Here is an simple scenario explaining how to 'lock in' profits in volatile markets by using a Trailing Stop*.

Example: Buying Australia 200 Cash with a Trailing Stop

Say you buy two Mini A$5 Australia 200 Cash contracts at 5350. Each contract equates to A$5 per point movement, so you are exposed to A$10 of loss or gain per point. You choose a Trailing Stop distance of 20 points and a Step size of 10 points. The Stop initially sits 20 points behind your opening price, at 5330.

Immediately the Australia 200 Cash starts to rise. Very soon our price has risen to 5360 (10 points above your opening price) and your Stop 'steps' up by 10 points to 5340 to re-establish a 20-point distance from the new market level.

The rally continues and by lunchtime the Australia 200 Cash is trading at 5425. Your Stop has therefore moved automatically six more times and you are now sitting on a healthy potential profit with your Stop waiting 25 points behind at 5400.

A surprise announcement that China will limit the importation of Australian commodities suddenly sends the Australia 200 Cash plummeting and within minutes the Australia 200 Cash is trading back down at 5352.

Your Trailing Stop has kicked in and your position is closed 25 points below the recent high at 5425, still well above your opening price of 5350.

Your gross profit on the trade is calculated as follows:

Closing Level 5400
Opening Level 5350
Difference 50

Gross profit on trade: 50 x A$10 per point = A$500

To determine the net or overall profit on the transaction you also have to take account of the commission you have paid and the interest and dividend adjustments.
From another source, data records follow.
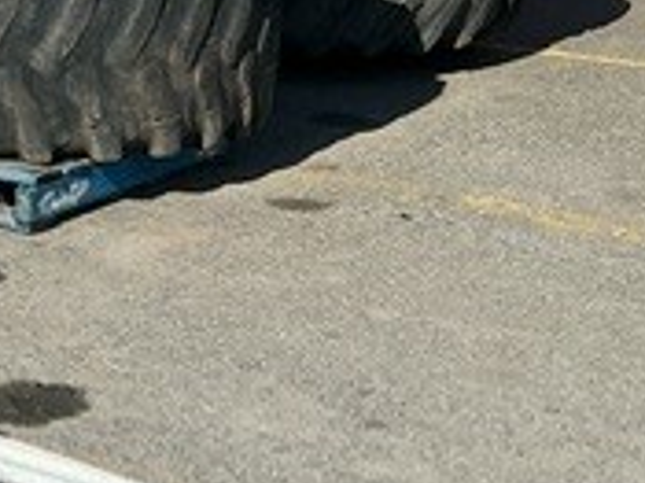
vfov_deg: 13.9
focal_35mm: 106
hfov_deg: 16.6
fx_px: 1974
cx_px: -365
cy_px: 376
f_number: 1.8
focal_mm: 3
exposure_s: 1/1984
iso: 25
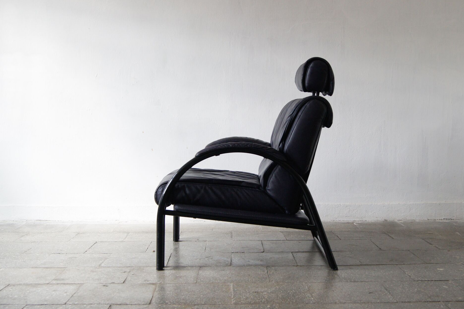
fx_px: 580
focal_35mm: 45
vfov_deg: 29.9
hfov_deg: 43.6
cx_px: 244
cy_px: 160
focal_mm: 28
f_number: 5.6
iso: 400
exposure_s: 1/30
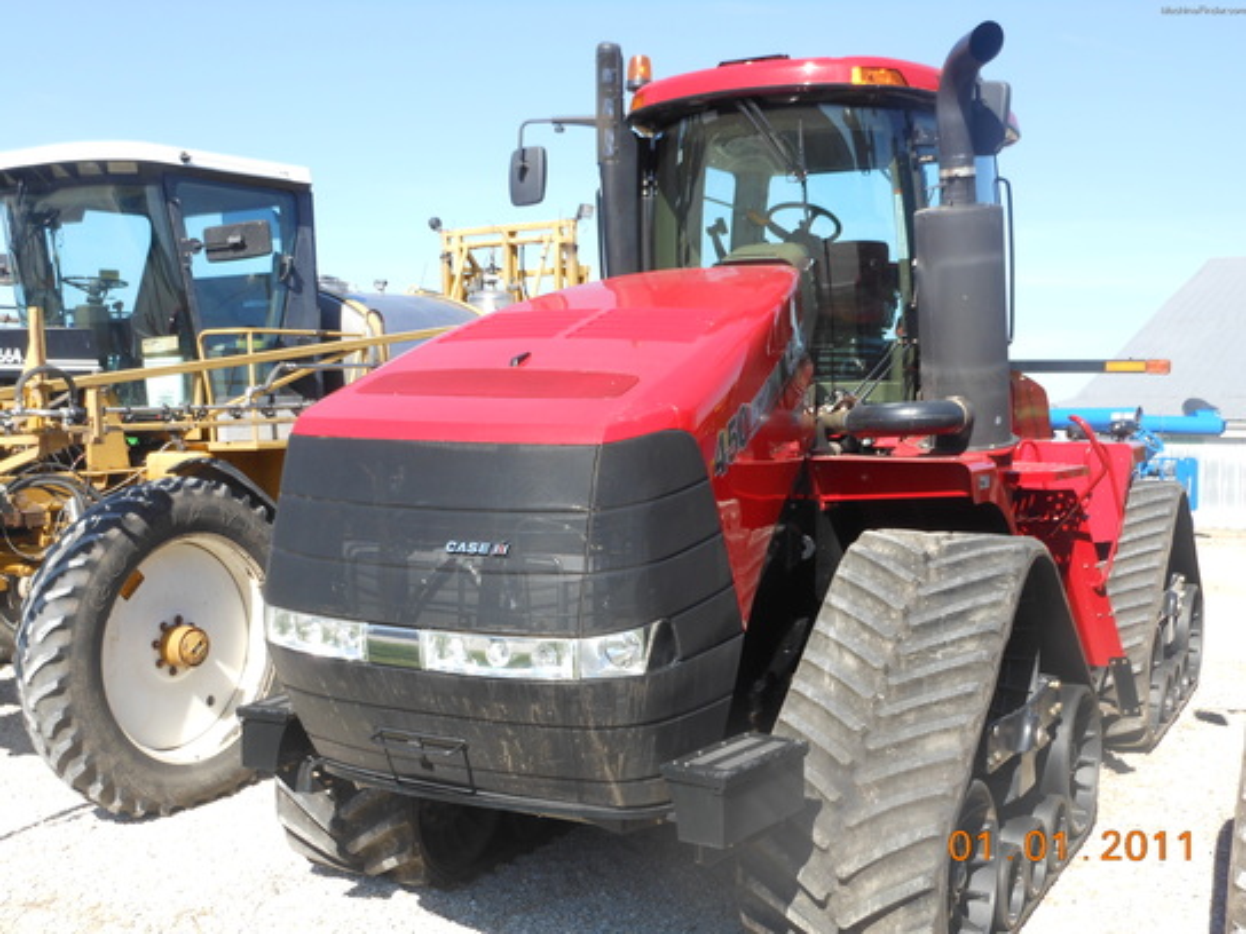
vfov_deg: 36.8
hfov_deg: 47.9
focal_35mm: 39
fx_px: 1404
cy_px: 467
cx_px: 623
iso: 80
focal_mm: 6.9
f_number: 4.3
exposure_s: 1/250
With a conventional Stop Order you would still be in the market, looking at a relatively small paper profit.

By contrast with a Trailing Stop you are able, in this scenario, to profit from a volatile market.

*A stop order may not limit your risk in times of rapid market movement. In such cases the market may move through your stop in which case your order will be filled at the best available price.